Exactly one number should make up the answer: how many lines of the listing contain the string "item".
^^^^^^^^^^^^^^^^
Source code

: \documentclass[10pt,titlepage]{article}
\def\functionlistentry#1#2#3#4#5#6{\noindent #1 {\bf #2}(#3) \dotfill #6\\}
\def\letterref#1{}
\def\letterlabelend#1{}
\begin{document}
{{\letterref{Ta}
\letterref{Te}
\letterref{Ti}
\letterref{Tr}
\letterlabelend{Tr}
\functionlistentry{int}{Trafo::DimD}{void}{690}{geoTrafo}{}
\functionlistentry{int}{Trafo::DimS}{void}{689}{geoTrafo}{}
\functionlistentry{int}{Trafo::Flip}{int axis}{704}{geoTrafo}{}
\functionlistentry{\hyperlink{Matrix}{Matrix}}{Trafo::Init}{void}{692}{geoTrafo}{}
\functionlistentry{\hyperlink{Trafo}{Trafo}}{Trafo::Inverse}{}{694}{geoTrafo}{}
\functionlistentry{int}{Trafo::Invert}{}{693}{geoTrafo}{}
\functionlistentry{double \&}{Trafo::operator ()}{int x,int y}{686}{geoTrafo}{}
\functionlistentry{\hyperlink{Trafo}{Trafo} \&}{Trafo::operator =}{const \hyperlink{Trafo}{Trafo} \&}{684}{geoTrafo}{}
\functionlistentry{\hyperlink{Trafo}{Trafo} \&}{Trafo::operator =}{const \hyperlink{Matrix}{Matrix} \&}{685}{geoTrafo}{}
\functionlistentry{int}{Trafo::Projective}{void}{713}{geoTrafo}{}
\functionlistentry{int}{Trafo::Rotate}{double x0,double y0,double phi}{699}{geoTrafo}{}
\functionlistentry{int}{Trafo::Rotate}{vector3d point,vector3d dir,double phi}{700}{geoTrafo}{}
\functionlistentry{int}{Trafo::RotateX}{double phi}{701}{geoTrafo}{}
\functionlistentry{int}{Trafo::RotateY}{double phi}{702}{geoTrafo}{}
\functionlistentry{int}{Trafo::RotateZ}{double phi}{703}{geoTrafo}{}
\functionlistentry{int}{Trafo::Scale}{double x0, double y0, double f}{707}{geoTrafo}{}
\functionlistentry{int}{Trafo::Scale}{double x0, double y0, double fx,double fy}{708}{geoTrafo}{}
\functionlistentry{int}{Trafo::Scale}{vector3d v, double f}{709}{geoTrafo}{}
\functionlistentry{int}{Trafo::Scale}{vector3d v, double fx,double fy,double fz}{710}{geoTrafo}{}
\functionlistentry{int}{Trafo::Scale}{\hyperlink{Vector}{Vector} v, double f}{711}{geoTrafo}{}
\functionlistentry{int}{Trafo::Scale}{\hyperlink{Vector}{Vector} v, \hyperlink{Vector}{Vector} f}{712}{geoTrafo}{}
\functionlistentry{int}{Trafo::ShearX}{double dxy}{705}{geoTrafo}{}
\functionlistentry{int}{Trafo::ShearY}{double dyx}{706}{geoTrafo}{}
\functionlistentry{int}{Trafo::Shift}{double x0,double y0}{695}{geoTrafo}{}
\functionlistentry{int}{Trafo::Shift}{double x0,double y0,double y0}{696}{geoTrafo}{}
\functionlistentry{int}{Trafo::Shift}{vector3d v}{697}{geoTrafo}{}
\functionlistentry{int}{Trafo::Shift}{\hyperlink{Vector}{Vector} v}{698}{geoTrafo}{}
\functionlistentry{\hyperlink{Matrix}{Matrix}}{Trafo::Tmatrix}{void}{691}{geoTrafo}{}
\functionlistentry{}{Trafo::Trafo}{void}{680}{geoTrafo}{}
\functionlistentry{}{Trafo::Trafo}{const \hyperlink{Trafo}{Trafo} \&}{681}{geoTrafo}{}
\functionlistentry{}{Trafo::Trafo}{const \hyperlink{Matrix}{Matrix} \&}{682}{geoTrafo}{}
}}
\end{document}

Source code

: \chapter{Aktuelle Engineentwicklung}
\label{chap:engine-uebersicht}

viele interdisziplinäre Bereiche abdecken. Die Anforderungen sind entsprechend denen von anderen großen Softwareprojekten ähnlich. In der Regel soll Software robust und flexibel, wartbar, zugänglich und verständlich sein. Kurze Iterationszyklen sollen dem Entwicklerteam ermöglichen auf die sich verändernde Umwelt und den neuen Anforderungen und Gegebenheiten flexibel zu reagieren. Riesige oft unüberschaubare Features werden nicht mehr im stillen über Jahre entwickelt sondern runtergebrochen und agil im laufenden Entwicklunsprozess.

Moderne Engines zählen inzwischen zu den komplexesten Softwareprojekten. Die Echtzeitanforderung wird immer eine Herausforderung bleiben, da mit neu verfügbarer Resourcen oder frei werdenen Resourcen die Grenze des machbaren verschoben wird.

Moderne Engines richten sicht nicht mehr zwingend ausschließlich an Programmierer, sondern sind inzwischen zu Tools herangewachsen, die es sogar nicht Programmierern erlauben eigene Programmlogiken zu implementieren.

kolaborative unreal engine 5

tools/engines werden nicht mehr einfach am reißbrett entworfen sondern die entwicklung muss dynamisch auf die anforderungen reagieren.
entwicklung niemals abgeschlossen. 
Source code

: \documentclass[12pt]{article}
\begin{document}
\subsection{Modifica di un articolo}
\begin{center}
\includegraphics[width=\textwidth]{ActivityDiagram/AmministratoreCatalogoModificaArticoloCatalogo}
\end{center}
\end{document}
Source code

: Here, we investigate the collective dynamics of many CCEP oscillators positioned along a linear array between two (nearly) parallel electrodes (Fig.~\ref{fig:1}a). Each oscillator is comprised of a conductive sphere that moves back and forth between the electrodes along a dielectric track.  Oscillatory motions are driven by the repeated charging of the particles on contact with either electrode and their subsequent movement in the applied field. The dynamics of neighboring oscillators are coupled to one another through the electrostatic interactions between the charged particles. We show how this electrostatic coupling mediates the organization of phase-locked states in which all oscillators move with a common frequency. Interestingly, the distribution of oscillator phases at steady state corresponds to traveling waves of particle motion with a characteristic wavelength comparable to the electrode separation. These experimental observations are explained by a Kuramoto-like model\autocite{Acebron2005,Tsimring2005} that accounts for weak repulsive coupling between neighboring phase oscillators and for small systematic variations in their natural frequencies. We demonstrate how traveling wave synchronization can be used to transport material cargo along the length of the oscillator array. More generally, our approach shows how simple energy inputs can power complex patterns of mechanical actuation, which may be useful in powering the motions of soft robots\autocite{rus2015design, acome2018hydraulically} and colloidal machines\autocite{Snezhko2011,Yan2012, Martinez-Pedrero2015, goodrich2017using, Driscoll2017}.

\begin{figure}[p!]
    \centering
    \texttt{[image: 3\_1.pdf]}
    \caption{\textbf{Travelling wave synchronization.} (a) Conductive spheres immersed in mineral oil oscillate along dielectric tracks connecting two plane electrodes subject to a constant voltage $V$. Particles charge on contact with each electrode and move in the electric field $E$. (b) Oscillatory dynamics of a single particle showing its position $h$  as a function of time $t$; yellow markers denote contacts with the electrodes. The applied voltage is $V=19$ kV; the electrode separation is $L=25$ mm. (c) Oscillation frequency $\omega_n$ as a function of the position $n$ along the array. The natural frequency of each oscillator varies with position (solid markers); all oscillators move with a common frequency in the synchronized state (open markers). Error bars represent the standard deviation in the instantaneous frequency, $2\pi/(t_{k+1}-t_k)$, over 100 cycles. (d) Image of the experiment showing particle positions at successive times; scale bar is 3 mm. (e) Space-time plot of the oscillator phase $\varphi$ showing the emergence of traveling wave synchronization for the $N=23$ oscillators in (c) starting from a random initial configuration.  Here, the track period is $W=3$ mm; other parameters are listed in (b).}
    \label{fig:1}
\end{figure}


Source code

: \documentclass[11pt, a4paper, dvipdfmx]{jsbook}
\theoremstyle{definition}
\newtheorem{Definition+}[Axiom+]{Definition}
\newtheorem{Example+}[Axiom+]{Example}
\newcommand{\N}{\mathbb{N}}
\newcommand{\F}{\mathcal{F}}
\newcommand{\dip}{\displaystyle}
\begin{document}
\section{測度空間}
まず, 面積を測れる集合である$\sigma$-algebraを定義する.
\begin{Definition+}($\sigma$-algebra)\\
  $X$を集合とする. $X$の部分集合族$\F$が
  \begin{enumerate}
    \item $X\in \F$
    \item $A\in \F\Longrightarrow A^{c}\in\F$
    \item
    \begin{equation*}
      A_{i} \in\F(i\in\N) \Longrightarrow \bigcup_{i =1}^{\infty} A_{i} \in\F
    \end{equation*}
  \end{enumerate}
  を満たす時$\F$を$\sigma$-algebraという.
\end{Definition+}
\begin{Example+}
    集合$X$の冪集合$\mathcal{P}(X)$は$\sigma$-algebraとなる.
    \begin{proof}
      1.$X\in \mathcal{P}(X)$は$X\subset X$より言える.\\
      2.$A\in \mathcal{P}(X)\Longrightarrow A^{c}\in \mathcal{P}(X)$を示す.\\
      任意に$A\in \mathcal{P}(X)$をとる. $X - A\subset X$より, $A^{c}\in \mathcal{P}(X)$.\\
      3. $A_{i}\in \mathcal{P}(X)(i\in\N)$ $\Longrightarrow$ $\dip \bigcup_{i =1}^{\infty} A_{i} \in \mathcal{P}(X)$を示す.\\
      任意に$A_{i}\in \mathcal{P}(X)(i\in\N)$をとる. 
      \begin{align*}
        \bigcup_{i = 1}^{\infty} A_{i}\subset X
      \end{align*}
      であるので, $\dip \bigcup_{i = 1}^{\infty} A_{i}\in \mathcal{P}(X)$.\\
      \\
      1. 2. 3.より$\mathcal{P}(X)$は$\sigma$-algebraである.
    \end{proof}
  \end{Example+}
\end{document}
^^^^^^^^^^^^^^^^
## REPLY:
3